---------- 課題文 ----------
厚生労働省は22日、国の指定地域外で原爆に遭った「被爆体験者」への医療費助成で新たに対象に加える「がんの一部」について、被爆体験による心的外傷後ストレス障害(PTSD)に起因する疾病を検討する方針を明らかにした。体験者側は「PTSDと言わず、被爆者と認めて根本的に解決すべき」と批判した。
第2次全国被爆体験者協議会など関係3団体の代表や支援者らが被爆者認定による根本解決を求めて都内で実施した要望活動を受け、厚労省側が説明した。
同省は今後、専門家の意見を聞きながらPTSDに起因する「がんの一部」を具体的に検討。追加する疾病と必要な予算額を年内に固め、来年4月の支給開始を目指す。2023年度政府予算の概算要求で、必要経費として約4億円を増額計上している。
被爆体験者の医療費助成は元々PTSDなどがある人が対象。体験者側は「PTSD起因では、がんの認定は難しいのでは」「『黒い雨』訴訟で救済の道が開かれた広島と同様、被爆者と認めれば難しい議論はいらない。なぜ長崎を差別するのか」と反発した。
関係3団体は、ほかに多・長被爆体験者協議会(山内武会長)と被爆体験者訴訟を支援する会(川野浩一代表)。
---------- 抽出データ ----------
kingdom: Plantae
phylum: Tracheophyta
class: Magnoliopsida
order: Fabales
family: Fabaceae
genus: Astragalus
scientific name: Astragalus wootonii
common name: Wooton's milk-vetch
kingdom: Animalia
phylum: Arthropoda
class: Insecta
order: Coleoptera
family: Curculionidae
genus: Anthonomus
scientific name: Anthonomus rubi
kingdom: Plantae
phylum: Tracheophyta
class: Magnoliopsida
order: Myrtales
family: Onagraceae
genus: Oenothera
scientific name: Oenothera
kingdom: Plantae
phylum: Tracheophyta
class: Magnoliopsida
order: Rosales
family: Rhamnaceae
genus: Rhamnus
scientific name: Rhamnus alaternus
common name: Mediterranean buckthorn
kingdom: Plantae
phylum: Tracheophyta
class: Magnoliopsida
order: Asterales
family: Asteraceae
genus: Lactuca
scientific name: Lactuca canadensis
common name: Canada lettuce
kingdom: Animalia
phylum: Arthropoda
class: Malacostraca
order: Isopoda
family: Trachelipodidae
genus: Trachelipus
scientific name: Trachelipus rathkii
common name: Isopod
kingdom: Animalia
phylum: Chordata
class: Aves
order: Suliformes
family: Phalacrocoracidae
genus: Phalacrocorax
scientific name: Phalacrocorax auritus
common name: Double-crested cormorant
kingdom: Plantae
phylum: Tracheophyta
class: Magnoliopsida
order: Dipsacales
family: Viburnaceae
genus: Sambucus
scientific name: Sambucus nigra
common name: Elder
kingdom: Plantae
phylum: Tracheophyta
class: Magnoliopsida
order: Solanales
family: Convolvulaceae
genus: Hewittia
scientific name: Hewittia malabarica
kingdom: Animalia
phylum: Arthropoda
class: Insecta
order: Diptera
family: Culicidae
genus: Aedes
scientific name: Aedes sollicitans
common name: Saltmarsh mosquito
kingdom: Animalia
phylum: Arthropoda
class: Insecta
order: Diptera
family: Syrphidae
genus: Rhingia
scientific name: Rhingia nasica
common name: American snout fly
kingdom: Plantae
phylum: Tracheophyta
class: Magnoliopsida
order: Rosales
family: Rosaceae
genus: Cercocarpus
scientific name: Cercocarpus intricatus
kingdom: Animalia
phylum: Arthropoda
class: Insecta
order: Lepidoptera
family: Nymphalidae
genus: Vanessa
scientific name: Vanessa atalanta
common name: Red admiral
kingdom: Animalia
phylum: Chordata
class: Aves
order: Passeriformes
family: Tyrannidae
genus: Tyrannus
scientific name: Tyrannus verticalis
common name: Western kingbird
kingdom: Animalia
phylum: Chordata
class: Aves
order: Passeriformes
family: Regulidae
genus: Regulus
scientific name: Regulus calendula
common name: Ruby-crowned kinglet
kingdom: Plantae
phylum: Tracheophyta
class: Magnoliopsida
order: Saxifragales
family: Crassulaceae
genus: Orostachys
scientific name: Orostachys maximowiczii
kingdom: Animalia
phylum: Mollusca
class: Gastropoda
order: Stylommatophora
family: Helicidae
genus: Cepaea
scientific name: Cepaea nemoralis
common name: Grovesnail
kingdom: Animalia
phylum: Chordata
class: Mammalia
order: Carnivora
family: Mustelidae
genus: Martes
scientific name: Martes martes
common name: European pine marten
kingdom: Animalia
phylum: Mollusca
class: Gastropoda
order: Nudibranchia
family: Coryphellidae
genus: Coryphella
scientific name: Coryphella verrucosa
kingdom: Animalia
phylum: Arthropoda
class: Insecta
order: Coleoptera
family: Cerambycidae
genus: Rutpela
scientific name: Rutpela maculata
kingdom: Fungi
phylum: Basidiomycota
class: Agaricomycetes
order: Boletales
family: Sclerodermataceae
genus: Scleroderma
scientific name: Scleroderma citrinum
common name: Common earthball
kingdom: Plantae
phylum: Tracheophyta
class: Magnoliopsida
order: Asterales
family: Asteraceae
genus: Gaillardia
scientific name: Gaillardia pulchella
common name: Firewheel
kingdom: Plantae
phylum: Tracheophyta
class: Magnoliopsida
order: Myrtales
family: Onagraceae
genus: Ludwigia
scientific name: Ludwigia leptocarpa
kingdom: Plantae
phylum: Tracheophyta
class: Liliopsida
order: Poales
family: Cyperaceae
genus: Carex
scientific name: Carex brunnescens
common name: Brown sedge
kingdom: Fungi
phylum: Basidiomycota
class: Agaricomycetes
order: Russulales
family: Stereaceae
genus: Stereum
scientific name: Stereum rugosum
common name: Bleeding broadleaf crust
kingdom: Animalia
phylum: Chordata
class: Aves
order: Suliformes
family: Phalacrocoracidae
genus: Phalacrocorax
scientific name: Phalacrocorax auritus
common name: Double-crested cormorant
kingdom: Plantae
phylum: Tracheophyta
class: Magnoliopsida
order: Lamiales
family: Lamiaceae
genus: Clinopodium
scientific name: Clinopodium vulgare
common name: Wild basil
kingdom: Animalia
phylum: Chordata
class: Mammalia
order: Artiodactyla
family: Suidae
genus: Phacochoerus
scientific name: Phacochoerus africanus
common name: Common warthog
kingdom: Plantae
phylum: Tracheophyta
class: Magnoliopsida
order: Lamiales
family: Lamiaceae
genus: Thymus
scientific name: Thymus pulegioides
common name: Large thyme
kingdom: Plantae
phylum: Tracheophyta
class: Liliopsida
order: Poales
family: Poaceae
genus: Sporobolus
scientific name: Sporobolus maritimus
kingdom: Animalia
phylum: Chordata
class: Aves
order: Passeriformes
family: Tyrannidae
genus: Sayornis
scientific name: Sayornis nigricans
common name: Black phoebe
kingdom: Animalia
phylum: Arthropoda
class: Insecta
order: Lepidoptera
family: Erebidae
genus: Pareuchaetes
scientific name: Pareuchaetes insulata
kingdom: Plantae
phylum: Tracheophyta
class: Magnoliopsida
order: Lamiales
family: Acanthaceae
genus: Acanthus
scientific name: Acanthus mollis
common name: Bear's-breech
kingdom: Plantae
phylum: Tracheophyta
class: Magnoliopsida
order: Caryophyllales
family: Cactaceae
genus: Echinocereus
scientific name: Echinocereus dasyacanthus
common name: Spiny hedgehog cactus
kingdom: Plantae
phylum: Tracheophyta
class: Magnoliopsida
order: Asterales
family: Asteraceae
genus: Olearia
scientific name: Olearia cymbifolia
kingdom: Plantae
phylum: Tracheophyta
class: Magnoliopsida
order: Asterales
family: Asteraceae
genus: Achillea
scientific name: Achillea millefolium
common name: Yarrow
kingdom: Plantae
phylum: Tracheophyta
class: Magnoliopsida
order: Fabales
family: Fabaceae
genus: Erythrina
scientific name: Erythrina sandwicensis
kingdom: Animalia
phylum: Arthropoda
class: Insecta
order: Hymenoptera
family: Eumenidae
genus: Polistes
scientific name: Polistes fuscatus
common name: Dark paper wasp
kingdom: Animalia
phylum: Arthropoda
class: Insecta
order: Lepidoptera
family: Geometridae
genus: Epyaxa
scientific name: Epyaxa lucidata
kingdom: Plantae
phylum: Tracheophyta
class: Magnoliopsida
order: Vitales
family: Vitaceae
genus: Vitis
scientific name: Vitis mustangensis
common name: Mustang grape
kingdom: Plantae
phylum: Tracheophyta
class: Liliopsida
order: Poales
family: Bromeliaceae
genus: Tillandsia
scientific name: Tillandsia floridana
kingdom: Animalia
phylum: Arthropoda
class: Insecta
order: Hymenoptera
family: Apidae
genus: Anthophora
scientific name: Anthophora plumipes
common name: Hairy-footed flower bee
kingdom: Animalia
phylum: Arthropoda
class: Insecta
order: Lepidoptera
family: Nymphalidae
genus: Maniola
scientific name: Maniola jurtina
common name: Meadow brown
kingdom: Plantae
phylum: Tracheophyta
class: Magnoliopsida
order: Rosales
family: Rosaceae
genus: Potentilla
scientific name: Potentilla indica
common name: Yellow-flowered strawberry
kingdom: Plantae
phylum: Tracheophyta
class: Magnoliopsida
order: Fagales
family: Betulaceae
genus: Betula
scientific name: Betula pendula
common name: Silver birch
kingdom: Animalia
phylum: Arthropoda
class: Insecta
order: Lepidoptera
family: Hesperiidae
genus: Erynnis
----------
課題 A –
被爆体験者の記事から、「同省は今後、専門家の意見を聞」から「を差別するのか」と反発した。」までを、両端の語句も含めてそのまま書き写してください。
課題 B –
被爆体験者の記事をもとに、次の問いに答えてください。
(i) 厚労省は、いつからの支給開始を目指していますか。
(ii) 被爆体験者の医療費助成は、元々どんな人が対象ですか。
(iii) 被爆体験者訴訟を支援する会の代表は誰ですか。

解答欄 A –
同省は今後、専門家の意見を聞きながらPTSDに起因する「がんの一部」を具体的に検討。追加する疾病と必要な予算額を年内に固め、来年4月の支給開始を目指す。2023年度政府予算の概算要求で、必要経費として約4億円を増額計上している。
被爆体験者の医療費助成は元々PTSDなどがある人が対象。体験者側は「PTSD起因では、がんの認定は難しいのでは」「『黒い雨』訴訟で救済の道が開かれた広島と同様、被爆者と認めれば難しい議論はいらない。なぜ長崎を差別するのか」と反発した。

解答欄 B –
(i) 来年4月
(ii) PTSDなどがある人
(iii) 川野浩一